During one conversation a young woman of about 17 years of age expressed her disappointment on a recent vacation that she and her family had taken to the United States. Her English fluency was phenomenal and much better than the rest of her family so she ended up acting as the interpreter for everyone. As she spoke of the negative stereotypes she and her family suffered because they were from Colombia, her face saddened.  Her countenance was altered from that of a wide-eyed, smiling teen, enjoying my anecdotes and jokes to a more mature, despondent look. I listened to her story of harassment, discrimination and prejudice and felt my heart sicken.

A spontaneous, “I am so sorry for what you and your family suffered,” came from my mouth.

The young girl hugged me and said a thank you that I felt deep inside of myself.

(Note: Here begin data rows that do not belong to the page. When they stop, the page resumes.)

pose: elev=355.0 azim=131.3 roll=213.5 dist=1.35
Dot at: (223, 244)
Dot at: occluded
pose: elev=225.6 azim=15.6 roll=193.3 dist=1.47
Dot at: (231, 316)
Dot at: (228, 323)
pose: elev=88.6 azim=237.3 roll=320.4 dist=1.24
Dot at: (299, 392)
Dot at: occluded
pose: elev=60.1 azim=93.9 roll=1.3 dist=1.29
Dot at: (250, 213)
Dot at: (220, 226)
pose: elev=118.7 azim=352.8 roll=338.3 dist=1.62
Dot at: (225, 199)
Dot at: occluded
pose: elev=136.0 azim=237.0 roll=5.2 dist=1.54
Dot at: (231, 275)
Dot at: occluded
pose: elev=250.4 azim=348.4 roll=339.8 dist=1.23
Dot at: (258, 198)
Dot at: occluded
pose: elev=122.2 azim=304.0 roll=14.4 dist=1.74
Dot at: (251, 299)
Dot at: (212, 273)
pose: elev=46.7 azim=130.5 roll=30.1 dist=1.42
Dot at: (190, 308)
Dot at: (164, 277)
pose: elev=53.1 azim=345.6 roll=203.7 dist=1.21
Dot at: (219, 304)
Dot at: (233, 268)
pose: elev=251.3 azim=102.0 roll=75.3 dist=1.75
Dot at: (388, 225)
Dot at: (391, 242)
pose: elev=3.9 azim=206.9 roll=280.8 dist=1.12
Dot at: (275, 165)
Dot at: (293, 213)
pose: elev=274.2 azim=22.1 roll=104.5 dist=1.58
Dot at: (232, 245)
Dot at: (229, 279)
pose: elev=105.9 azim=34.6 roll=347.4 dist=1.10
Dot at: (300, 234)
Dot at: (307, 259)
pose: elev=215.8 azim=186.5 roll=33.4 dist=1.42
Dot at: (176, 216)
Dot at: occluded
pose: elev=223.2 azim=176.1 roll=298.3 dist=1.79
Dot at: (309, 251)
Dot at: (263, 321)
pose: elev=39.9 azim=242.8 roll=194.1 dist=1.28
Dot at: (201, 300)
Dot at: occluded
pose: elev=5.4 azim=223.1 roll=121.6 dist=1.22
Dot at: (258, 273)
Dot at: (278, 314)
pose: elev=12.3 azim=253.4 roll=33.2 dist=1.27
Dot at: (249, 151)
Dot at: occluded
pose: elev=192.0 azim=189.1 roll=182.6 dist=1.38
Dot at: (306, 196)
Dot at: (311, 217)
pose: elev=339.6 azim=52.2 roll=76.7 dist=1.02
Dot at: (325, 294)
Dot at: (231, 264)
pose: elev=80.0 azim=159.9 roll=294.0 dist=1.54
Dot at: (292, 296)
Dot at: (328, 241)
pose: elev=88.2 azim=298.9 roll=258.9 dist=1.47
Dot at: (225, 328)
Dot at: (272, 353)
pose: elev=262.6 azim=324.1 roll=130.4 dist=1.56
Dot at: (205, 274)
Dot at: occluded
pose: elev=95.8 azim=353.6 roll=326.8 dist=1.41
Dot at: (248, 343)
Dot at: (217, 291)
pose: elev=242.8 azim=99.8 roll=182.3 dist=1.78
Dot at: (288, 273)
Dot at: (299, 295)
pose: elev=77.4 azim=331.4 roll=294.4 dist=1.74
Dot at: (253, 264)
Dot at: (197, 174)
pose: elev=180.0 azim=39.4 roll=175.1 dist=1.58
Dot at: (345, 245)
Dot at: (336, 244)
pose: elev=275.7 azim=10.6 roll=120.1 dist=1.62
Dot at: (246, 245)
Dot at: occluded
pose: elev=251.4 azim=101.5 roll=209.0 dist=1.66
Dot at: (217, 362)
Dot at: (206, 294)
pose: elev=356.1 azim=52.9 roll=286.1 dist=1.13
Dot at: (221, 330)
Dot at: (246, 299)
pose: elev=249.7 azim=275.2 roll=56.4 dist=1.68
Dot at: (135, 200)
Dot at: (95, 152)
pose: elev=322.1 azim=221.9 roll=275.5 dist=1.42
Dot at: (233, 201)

I can’t help but to reflect on the ability of the loud voices of ignorance to drown out reason and compassion sometimes. I knew of the stereotypes associated with Colombia prior to coming here; in fact I had been warned by several friends and family members not to venture here. If I allowed ignorance to rule my decision-making I would not be where I am today; a success as I define it, not as others choose to define it for me.

That young woman and her friends may very well be the future leaders of nations such as Colombia some day.  How will United States citizens be perceived by future generations beyond our borders due to an export of ignorance and irrational fears?

I didn’t mean to inject politics into the wonderful experience that I am having but I guess there are many dimensions to storytelling. Aren’t there?